Article VI. Discipline
Section 4. Expulsion
Expulsion of a member from the club may be accomplished only at a meeting of the club following a board hearing and upon the board’s recommendation as provided in Section 3 of this Article.  Such proceedings may occur at a regular or special meeting of the club to be held within 60 days but not earlier than 30 days after the date of the board’s recommendation of expulsion.  The defendant shall have the privilege of appearing in his own behalf, though no evidence shall be taken at this meeting.  The President shall read the charges and the board’s finding and recommendation, and shall invite the defendant, if present, to speak in his own behalf if he wishes.  The members shall then vote by secret ballot on the proposed expulsion.  A 2/3 vote of those present and voting at the meeting shall be necessary for expulsion.  If expulsion is not so voted, the board’s penalty (or suspension) shall stand.

Article VII. Amendments
Section 1.
Amendments to the Constitution and Bylaws may be proposed by the Board of Directors, or by written petition, addressed to the Membership Secretary signed by twenty percent (20%) of the Active members in good standing.  Amendments proposed by such petition shall be promptly considered by the Board of Directors and must be submitted to the eligible voting membership with recommendations of the Board by the Membership Secretary for a vote within three (3) months of the date when the petition was received by the Membership Secretary.

Article VII. Amendments
Section 2.
The constitution and bylaws may be amended by a 2/3 secret vote of the members present and voting at any regular or special meeting called for the purpose, provided the proposed amendments have been included in the notice of the meeting and mailed to each member at least ten (10) days prior to the date of the meeting.

Article VII. Amendments
Section 3.
No amendment to the Constitution and Bylaws that is adopted by the Club, shall become effective until it is approved by the Board of Directors and confirmed that it is in accordance with the American Kennel Club.

Article VIII. Dissolution
Section 1.
The Club may be dissolved at any time by the written consent, of not less than 2/3, of the Active members in good standing.  In the event of the dissolution of the Club, other than for purposes of reorganization whether voluntary or by the operation of the law, none of the property of the Club, proceeds thereof or any assets of the Club, shall be distributed to the members of the Club.  But after payment of the debts of the Club, its property and assets shall be given to the charitable organization for the benefit of dogs selected by the Board of Directors.

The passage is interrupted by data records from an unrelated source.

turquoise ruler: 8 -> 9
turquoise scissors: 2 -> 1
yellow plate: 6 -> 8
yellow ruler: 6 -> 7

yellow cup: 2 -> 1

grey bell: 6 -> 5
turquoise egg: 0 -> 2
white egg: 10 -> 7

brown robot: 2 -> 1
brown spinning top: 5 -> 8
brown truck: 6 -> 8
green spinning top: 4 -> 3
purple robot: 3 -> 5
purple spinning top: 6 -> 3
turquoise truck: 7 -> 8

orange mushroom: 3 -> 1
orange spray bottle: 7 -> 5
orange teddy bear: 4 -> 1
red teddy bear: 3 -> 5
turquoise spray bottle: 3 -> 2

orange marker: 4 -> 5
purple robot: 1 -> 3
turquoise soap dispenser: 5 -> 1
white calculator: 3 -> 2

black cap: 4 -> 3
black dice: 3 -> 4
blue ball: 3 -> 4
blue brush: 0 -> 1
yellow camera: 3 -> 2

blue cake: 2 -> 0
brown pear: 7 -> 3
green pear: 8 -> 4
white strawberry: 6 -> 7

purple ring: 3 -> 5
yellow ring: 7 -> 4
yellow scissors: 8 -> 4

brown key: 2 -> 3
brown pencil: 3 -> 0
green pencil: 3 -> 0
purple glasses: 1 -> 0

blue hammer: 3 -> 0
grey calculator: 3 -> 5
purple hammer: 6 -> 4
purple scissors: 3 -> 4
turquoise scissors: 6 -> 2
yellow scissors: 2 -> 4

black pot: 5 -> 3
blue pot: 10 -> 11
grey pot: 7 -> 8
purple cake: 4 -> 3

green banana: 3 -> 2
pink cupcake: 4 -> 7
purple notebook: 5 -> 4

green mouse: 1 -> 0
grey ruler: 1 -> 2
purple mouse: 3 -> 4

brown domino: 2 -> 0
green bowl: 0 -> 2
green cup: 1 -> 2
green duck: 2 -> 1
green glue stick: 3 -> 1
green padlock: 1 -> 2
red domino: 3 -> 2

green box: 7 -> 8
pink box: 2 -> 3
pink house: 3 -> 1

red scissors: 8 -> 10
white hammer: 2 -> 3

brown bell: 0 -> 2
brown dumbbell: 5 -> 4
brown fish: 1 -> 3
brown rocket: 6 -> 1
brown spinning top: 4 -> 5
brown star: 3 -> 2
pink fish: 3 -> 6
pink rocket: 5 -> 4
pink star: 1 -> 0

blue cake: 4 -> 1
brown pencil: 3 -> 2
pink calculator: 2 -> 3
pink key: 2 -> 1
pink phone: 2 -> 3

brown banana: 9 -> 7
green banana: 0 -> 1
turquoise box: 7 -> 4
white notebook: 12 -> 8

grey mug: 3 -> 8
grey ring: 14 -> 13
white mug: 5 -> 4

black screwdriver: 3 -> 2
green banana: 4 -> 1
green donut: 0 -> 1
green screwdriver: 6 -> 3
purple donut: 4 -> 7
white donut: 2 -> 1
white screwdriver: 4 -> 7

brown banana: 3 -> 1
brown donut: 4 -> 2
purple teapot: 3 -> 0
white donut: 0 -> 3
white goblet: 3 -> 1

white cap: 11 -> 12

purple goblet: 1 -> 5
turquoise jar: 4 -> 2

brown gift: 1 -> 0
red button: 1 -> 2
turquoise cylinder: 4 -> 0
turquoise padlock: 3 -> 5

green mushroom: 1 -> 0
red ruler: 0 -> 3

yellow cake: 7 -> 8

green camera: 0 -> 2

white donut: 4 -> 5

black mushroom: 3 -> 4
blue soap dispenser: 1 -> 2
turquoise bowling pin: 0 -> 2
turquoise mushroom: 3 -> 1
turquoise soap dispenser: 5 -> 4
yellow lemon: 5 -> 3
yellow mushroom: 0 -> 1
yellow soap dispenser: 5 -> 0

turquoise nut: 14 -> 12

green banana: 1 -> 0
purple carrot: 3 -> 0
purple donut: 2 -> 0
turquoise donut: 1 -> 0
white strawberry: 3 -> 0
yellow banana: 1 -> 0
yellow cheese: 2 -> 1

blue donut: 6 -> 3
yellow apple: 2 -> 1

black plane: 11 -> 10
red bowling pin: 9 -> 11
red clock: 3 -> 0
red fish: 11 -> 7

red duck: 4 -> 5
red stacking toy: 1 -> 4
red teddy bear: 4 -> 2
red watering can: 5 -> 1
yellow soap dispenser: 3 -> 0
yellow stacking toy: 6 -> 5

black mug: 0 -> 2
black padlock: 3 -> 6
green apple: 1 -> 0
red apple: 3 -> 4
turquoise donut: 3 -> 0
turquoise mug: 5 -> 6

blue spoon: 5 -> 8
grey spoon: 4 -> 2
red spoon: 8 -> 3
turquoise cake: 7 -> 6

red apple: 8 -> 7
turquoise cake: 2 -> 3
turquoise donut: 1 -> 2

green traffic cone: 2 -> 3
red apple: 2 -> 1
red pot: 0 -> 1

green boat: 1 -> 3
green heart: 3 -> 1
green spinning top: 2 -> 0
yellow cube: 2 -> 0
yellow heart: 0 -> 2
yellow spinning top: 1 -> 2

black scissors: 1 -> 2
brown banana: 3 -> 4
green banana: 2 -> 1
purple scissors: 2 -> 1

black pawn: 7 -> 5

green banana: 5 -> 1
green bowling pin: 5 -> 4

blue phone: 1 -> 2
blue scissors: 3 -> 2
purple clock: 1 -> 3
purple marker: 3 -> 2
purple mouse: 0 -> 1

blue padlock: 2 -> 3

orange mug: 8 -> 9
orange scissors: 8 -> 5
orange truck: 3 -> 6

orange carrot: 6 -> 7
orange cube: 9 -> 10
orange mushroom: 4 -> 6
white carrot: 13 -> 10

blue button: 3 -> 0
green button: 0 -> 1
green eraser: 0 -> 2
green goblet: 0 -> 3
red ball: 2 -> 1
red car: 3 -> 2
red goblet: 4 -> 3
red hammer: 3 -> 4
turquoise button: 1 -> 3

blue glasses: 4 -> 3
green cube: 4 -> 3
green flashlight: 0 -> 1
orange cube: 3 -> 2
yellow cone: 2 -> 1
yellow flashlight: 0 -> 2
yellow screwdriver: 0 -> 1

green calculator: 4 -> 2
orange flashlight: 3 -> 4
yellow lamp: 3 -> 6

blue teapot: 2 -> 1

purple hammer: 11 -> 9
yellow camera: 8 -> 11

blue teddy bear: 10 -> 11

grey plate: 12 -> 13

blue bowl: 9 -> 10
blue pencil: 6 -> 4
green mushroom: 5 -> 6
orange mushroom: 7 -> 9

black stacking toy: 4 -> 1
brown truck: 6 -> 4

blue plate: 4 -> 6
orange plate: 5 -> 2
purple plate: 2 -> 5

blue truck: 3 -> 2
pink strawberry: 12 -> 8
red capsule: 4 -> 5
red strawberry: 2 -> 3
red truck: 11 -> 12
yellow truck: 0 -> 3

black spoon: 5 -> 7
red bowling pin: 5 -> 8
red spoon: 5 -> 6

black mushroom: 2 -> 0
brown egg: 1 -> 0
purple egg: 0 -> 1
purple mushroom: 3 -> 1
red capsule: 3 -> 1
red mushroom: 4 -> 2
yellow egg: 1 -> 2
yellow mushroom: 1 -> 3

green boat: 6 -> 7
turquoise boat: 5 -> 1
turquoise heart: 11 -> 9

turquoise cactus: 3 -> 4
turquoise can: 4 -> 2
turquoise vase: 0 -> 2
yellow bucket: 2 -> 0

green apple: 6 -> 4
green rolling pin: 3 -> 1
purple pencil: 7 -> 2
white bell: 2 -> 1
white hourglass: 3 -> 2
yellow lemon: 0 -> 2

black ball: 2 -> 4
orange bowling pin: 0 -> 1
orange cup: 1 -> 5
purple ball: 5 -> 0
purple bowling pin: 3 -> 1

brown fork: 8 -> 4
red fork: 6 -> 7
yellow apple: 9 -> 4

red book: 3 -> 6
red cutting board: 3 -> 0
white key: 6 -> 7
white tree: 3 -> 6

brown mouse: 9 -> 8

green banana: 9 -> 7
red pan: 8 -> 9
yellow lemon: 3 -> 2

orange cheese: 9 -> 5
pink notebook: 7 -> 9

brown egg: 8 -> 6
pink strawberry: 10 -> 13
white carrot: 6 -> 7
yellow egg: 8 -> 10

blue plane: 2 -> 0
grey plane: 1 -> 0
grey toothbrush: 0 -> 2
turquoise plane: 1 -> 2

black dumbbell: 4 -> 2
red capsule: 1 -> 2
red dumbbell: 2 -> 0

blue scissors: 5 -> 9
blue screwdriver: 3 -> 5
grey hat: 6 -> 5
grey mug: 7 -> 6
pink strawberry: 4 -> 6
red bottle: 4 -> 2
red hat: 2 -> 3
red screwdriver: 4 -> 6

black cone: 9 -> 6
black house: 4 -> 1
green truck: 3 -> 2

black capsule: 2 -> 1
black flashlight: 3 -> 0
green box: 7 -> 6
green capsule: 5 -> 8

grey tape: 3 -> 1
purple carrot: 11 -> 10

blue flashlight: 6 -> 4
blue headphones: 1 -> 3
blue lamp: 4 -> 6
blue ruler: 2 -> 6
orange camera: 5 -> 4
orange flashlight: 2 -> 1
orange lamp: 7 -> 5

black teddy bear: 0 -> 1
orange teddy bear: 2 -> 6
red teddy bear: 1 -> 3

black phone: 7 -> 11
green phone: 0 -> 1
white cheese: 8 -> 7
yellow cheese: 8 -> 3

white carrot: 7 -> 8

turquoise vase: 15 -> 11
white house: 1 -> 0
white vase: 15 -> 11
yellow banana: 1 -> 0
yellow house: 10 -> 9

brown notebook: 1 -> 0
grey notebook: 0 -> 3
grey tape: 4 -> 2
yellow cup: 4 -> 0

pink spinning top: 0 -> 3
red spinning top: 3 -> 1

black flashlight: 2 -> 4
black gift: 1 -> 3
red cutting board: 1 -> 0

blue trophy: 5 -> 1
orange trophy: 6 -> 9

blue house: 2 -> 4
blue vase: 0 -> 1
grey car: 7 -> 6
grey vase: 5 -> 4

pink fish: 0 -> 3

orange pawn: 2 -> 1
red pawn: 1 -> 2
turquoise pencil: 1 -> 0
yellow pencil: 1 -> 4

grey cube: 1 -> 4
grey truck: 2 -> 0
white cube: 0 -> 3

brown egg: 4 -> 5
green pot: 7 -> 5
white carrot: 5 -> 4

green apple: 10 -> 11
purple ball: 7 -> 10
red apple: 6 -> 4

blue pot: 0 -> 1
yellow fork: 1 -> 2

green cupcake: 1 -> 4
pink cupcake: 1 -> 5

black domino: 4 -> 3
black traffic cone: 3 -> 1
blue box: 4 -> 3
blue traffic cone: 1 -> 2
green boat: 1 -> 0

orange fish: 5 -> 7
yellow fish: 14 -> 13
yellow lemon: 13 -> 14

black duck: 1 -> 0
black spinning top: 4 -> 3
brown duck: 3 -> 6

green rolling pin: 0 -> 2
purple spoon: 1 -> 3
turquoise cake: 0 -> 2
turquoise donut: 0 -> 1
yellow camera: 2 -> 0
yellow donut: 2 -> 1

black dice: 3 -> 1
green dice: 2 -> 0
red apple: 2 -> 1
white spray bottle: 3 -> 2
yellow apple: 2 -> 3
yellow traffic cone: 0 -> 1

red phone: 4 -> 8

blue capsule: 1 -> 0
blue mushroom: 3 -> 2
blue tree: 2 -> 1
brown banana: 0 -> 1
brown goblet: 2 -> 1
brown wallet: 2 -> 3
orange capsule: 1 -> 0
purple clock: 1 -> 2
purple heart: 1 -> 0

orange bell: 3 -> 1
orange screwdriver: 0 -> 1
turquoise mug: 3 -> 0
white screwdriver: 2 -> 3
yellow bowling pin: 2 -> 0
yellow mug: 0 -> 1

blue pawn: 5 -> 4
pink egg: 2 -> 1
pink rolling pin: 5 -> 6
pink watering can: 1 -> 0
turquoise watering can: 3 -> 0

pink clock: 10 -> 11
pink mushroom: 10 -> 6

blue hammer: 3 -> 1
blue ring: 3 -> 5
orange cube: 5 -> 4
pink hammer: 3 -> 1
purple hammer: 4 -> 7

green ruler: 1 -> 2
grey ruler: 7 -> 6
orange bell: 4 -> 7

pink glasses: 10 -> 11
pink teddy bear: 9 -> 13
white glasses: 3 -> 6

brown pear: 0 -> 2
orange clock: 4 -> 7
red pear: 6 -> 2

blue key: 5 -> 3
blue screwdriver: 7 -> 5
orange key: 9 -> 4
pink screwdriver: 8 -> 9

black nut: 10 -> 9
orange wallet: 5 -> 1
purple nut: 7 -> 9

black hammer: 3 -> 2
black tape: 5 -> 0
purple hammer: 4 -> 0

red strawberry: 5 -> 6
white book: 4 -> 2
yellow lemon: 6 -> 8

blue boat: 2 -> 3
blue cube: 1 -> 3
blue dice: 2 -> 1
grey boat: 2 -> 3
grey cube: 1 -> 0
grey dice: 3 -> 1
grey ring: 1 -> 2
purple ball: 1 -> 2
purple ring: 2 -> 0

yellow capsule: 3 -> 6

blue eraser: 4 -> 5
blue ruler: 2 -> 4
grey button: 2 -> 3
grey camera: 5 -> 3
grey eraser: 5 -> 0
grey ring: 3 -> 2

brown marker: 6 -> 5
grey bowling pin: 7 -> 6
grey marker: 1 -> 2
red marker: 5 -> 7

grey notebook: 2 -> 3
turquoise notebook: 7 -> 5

Article IX. Order of Business
Section 1. Order of Business
At Meetings of the Club, the order of business so far as the character and nature of the meeting shall be as listed. 
Roll Call
Report of Minutes of the Last Meeting
Report of President
Report of the Recording Secretary
Report of the Membership (Corresponding) Secretary
Report of the Treasurer
Report of the Committees
Unfinished Business
New Business
Elections
Adjournment

Article IX. Order of Business
Section 2.
At meetings of the Board, the order of business, unless otherwise directed by a majority vote of those present shall be as follows:
Roll Call
Report of Minutes of the Last Meeting
Report of President
Report of the Recording Secretary
Report of the Membership (Corresponding) Secretary
Report of the Treasurer
Report of the Committees
Unfinished Business
New Business
Adjournment

Article X. Parliamentary Authority
Section 1.
The rules contained in the current edition of Robert’s Rules of Order, Newly Revised, shall govern the Club in all cases to which they are applicable and in which they are not inconsistent with these By-Laws and any other special rules of order the Club may adopt.